Loft & Found
Kingspan guides you through the insulation of a loft conversion
When it comes to maximising the value of a house, adding a further bedroom or bathroom with a loft conversion remains one of the most sure-fire ways to bring in an extra return. One of the key decisions builders face when carrying out a conversion is which insulation to use, as this can not only affect compliance with the Building Regulations, but can also have a big impact on the living space within the room.
Under the latest version of Approved Document L1B to the Building Regulations in England, the required minimum U-value for pitched roofs insulated at rafter level remains at 0.18 W/m².K, whilst for flat ceilings the minimum is 0.16 W/m².K.
In addition to achieving compliance, a well-insulated conversion can also help minimise additional heating requirements and CO2 emissions. Home owners should not only see the financial benefit of this directly in their energy bills, but also indirectly with an improved Energy Performance Certificate (EPC). Recent research suggests that this can significantly raise the value of a house.
However, insulating to, or above the Building Regulations with traditional products such as mineral fibre can be a pain, with the thicknesses required to achieve the desired performance often exceeding the rafter depth and seriously cutting into the headroom space. The insulation can also sag or slump, resulting in un-insulated pockets, which can in turn lead to thermal bridging, surface condensation and mould growth.
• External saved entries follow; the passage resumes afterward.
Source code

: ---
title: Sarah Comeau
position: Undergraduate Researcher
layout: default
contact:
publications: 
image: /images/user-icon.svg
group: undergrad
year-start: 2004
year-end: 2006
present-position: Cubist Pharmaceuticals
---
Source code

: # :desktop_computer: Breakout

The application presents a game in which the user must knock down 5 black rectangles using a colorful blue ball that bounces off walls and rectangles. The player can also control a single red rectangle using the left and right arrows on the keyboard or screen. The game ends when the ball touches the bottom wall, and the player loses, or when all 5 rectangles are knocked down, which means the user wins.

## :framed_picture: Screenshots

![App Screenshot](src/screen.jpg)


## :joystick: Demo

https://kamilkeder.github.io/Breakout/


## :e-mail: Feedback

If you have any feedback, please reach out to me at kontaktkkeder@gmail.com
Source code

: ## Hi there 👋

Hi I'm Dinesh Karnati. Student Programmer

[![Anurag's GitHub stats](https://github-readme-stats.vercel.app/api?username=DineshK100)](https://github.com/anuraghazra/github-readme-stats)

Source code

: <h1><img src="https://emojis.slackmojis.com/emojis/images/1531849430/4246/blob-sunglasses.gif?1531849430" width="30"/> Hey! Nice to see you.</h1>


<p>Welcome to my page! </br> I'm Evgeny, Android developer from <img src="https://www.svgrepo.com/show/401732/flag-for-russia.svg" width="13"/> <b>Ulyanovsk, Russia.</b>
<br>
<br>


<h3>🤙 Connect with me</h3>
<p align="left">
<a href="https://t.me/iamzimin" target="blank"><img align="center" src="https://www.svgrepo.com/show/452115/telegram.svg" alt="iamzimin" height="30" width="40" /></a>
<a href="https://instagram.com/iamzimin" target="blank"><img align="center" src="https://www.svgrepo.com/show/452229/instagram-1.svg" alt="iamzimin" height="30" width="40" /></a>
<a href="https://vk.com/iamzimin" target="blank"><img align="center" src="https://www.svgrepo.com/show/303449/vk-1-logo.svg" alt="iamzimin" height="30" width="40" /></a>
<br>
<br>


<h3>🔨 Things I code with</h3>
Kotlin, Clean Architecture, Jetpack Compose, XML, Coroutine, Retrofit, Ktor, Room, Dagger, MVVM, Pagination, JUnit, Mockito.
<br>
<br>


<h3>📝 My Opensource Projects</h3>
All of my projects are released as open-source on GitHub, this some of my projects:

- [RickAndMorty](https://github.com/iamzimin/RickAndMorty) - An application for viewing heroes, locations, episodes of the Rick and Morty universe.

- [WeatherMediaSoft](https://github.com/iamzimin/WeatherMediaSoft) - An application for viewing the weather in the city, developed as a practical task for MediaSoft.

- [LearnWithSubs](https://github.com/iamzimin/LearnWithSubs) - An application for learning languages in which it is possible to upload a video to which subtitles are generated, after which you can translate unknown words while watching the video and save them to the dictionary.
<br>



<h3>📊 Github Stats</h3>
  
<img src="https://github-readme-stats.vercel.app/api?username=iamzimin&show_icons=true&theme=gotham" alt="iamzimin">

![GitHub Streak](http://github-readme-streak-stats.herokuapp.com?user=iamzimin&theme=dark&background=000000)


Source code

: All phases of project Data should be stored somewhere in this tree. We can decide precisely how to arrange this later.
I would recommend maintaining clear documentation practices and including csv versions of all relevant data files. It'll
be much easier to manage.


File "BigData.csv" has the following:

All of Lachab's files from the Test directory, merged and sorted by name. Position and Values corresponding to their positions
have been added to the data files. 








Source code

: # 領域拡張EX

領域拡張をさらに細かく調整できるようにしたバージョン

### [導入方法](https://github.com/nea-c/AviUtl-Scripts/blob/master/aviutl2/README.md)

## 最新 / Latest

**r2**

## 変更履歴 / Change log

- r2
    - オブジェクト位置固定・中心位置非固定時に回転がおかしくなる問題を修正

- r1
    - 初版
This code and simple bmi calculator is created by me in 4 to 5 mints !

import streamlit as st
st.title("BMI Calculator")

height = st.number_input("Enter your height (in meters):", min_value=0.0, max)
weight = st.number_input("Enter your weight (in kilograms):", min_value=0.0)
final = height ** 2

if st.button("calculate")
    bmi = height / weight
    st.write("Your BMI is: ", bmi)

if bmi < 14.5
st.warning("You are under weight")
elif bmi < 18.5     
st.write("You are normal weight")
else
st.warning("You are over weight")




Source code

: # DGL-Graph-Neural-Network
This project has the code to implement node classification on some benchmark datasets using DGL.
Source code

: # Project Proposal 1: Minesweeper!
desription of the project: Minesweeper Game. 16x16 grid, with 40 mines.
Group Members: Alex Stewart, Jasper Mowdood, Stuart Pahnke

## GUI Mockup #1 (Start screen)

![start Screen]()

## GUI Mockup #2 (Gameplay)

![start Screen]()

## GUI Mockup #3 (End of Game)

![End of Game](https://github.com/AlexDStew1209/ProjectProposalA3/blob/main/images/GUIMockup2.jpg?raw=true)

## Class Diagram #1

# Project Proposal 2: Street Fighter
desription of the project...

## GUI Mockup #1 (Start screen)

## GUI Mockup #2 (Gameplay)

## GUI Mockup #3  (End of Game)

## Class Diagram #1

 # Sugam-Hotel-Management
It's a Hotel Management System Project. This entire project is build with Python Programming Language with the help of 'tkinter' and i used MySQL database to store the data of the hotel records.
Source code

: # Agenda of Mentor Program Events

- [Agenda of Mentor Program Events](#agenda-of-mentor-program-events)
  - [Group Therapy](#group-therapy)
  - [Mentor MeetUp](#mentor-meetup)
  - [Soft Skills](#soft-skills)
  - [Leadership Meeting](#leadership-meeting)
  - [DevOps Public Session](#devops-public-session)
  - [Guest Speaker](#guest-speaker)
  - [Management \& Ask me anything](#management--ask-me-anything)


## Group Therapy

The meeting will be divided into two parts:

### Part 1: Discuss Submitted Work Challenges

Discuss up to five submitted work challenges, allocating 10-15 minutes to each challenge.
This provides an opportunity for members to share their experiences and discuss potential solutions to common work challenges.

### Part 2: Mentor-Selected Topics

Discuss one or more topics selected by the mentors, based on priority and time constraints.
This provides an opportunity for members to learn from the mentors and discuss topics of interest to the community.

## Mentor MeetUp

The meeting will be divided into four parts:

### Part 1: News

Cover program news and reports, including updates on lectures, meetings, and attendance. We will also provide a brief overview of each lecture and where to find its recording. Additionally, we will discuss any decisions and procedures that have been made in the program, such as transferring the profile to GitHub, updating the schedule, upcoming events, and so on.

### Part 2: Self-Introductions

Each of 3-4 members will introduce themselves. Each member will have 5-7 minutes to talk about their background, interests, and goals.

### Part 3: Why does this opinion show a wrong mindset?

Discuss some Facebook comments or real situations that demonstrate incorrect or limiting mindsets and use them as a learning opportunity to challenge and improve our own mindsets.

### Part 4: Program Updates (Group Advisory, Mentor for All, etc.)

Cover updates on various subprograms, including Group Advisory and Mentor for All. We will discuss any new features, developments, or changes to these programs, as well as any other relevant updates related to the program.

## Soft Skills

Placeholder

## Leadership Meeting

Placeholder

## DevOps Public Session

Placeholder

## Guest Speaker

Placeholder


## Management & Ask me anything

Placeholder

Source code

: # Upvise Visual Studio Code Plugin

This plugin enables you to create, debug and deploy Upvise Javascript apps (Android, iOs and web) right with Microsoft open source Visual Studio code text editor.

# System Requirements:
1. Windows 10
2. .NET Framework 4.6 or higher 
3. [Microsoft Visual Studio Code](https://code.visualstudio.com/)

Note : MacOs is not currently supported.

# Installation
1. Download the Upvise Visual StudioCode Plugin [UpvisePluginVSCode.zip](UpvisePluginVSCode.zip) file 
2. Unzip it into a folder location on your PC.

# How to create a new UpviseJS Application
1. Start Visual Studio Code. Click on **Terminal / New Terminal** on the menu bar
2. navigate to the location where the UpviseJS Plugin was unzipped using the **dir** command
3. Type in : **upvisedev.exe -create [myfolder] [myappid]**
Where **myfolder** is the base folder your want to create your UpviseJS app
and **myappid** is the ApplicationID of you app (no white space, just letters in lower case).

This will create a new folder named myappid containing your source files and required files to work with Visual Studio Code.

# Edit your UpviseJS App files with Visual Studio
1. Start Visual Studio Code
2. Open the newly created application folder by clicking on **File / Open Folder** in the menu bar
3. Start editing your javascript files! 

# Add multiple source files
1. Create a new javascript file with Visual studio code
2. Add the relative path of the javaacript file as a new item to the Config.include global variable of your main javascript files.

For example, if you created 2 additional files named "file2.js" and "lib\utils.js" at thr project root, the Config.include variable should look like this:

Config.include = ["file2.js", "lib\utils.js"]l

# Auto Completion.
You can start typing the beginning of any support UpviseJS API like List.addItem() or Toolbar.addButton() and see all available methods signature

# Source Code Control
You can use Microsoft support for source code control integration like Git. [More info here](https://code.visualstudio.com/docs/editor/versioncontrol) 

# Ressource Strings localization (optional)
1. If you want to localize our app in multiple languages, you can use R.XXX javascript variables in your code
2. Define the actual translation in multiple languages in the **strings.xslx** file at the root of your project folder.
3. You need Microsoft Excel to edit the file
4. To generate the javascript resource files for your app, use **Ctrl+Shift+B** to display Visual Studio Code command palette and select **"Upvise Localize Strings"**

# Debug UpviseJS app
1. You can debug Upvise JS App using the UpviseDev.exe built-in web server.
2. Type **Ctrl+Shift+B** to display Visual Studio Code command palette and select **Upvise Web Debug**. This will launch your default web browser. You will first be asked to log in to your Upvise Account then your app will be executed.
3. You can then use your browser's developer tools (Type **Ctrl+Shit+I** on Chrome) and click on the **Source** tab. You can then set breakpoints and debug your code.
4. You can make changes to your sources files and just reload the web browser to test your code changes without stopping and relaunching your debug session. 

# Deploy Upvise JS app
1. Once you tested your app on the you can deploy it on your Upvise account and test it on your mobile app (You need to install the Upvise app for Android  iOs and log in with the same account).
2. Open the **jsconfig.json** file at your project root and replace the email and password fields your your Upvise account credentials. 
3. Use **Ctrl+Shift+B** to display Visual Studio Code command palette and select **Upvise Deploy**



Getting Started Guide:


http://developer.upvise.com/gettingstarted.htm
In contrast, rigid phenolic insulation can meet the required thermal performance with a minimal thickness. Unlike some other insulation materials, it has a fibre-free core, is unaffected by air-infiltration and is resistant to ingress from moisture or water vapour. This allows it to maintain its thermal performance throughout the life of the building when correctly installed. Phenolic insulation boards are also lightweight making them easy to install and by selecting a phenolic insulated plasterboard product with an integral vapour barrier, it is possible to further reduce fitting times.
Step by Step
Let’s take a step by step look at a few typical methods for constructing a compliant loft conversion using products from Kingspan’s Kooltherm range of rigid phenolic insulation products. The constructions assume a 125 mm deep rafters at any centres from 400 mm and wider.
- For houses with shared roofs and when the roof covering is not being replaced, the best approach is to install insulation between the rafters with a further layer of insulated plasterboard below. This ‘between and under’ approach helps to reduce thermal bridging through the rafters.
- The Building Regulation requirements can be met by installing 100mm Kingspan Kooltherm K7 Pitched Roof Board between rafters and 39.5mm Kooltherm K14 Insulated Plasterboard below. As the space between rafters may vary it is essential to measure each gap before cutting to ensure a tight fit. Any gaps are filled with an expanding insulated foam and / or flexible sealant.
- Where a non-breathable sarking material such as felt is used, a ventilation gap of 50mm is required above the Kooltherm K7. To maintain this gap and ensure the board is flush with the bottom of the rafters, timber stop battens can be nailed to the rafters at the appropriate depth.
- The plasterboard is then fitted with the long edge running horizontally across the rafters, lapping by at least 20mm at joints. The boards are fixed in place with drywall screws at a maximum of 200mm centres, and no less than 10mm from the edge of the board at bound edges (paper bound) or 13mm from non-bound edge. Screws should be long enough to penetrate at least 25mm into the joist without being overdriven.
- To meet the U-value requirement of 0.16 for areas of flat ceiling, 75mm Kooltherm K7 is fitted between joists and 69.5mm Kingspan Kooltherm K14 is added below using the same installation approach.
- For dwarf walls 50mm Kooltherm K12 Framing Board is installed between timber studs and 29.5mm of Kooltherm K14 on their inner face.
- When re-roofing a detatched property it is best to insulate using a “between and over” approach. For pitched roofs 50mm Kooltherm K7 Pitched Roof Board is installed between the rafters using sarking clips driven into the top of the timber at 1 meter centres to hold them in place.
- A further 60mm of Kooltherm K7 is then installed over the rafters with care taken to ensure that any joints on boards running from the eaves to ridge occur over rafters. A breathable sarking membrane such as the company’s Nilvent is then overlaid and the boards can then be held in place with counter battens (38mm x 38 mm).
- For enhanced airtightness with this arrangement a further breather membrane can be added between the two layers of Kingspan Koolthem K7, with all joints or gaps sealed using airtight tape.